### AVAILABLE DATA

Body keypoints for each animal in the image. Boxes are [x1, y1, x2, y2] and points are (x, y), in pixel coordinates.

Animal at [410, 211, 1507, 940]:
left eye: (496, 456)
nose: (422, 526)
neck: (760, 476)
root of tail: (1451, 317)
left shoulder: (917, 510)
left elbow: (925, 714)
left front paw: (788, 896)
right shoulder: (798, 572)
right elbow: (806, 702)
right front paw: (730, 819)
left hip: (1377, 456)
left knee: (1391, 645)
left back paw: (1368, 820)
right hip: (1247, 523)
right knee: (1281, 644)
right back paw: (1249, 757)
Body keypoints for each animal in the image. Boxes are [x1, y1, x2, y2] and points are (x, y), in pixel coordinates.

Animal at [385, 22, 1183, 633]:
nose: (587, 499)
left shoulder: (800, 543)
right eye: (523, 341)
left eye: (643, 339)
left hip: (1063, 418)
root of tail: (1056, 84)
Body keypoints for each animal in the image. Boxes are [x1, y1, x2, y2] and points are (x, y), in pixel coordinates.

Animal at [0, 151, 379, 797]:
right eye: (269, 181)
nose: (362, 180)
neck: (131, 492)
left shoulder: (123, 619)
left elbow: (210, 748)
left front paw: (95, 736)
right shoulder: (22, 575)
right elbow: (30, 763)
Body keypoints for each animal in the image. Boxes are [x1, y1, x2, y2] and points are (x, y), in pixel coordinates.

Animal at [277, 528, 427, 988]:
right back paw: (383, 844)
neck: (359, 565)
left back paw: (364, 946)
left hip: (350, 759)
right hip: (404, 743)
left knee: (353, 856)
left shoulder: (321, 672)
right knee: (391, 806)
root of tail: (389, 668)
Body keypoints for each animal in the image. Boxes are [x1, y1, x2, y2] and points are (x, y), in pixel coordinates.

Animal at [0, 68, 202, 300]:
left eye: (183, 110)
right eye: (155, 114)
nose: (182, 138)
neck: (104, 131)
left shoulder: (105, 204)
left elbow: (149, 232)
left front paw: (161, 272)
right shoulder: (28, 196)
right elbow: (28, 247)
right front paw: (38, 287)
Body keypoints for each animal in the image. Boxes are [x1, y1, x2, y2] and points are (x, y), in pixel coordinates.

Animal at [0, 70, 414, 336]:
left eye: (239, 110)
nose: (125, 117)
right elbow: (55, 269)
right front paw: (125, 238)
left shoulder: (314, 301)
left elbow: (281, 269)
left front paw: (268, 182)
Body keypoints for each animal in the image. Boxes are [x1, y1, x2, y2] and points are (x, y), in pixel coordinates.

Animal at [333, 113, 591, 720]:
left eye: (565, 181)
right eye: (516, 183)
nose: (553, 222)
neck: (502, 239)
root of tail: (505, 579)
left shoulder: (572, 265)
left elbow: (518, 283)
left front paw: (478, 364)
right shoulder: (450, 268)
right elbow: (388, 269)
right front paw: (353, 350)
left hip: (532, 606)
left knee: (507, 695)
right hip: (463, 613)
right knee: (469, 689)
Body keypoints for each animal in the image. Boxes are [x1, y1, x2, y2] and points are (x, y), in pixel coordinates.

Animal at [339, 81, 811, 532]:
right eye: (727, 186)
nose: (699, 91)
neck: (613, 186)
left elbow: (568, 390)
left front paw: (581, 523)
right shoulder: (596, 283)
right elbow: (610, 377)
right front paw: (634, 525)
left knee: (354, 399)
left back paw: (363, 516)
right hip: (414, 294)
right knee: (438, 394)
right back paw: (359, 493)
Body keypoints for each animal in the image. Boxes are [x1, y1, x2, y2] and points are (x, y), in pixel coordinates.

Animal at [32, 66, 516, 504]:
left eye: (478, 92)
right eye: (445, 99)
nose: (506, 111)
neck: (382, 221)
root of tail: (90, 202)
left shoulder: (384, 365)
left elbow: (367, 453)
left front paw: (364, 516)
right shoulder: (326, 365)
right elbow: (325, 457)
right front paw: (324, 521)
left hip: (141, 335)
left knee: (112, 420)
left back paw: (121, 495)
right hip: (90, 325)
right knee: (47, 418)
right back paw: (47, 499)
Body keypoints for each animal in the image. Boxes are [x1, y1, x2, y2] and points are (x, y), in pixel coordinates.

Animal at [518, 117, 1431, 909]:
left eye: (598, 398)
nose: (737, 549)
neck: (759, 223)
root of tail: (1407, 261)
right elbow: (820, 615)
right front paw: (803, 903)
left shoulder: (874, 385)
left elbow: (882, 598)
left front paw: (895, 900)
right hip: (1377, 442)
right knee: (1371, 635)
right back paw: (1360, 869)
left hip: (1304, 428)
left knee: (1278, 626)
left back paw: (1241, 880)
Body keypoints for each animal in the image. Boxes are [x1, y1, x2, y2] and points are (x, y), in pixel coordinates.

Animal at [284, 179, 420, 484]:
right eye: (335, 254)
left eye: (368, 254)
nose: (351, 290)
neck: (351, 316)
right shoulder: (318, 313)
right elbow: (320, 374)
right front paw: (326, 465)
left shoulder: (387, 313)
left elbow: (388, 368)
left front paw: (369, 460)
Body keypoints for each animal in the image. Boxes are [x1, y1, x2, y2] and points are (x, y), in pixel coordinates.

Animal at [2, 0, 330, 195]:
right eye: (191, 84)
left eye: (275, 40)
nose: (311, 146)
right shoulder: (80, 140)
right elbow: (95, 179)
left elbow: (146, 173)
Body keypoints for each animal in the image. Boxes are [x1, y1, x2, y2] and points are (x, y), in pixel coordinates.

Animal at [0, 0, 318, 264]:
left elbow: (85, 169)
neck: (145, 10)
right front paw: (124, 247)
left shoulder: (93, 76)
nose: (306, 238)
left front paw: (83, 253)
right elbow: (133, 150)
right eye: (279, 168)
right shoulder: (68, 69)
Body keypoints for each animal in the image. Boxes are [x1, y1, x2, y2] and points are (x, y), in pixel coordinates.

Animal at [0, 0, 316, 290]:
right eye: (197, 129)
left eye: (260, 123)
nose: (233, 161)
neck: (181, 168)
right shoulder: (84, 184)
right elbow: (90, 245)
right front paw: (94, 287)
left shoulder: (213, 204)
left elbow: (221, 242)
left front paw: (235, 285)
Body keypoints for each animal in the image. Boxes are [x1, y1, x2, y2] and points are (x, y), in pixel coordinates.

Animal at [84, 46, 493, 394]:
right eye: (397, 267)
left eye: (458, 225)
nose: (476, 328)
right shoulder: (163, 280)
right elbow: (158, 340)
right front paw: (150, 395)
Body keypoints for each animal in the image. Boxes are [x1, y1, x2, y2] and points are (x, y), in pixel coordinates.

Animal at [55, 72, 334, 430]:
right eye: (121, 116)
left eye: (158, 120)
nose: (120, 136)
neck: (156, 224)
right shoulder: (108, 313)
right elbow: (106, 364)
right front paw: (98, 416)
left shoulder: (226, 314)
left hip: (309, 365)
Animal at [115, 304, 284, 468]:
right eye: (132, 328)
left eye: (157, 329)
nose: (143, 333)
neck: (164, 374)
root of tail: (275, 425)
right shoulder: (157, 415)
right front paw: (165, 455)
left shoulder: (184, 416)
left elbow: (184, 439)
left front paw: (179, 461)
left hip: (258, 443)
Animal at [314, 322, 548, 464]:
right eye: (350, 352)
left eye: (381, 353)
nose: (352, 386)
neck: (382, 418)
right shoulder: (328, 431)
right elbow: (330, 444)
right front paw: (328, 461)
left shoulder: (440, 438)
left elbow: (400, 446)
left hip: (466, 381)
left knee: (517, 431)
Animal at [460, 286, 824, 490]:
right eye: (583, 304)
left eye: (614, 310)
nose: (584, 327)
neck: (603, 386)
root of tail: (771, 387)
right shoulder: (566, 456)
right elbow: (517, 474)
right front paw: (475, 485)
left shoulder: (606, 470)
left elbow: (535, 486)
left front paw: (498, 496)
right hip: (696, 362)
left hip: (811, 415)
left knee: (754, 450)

### WORK TO BE COMPLETED
Among the records above, only the lines between the line holding "nose: (120, 136)" and the line holding "left elbow: (400, 446)", inclusive, are to be output, exactly as written.

### RESULT FOR THIS TASK
nose: (120, 136)
neck: (156, 224)
right shoulder: (108, 313)
right elbow: (106, 364)
right front paw: (98, 416)
left shoulder: (226, 314)
left hip: (309, 365)
Animal at [115, 304, 284, 468]:
right eye: (132, 328)
left eye: (157, 329)
nose: (143, 333)
neck: (164, 374)
root of tail: (275, 425)
right shoulder: (157, 415)
right front paw: (165, 455)
left shoulder: (184, 416)
left elbow: (184, 439)
left front paw: (179, 461)
left hip: (258, 443)
Animal at [314, 322, 548, 464]:
right eye: (350, 352)
left eye: (381, 353)
nose: (352, 386)
neck: (382, 418)
right shoulder: (328, 431)
right elbow: (330, 444)
right front paw: (328, 461)
left shoulder: (440, 438)
left elbow: (400, 446)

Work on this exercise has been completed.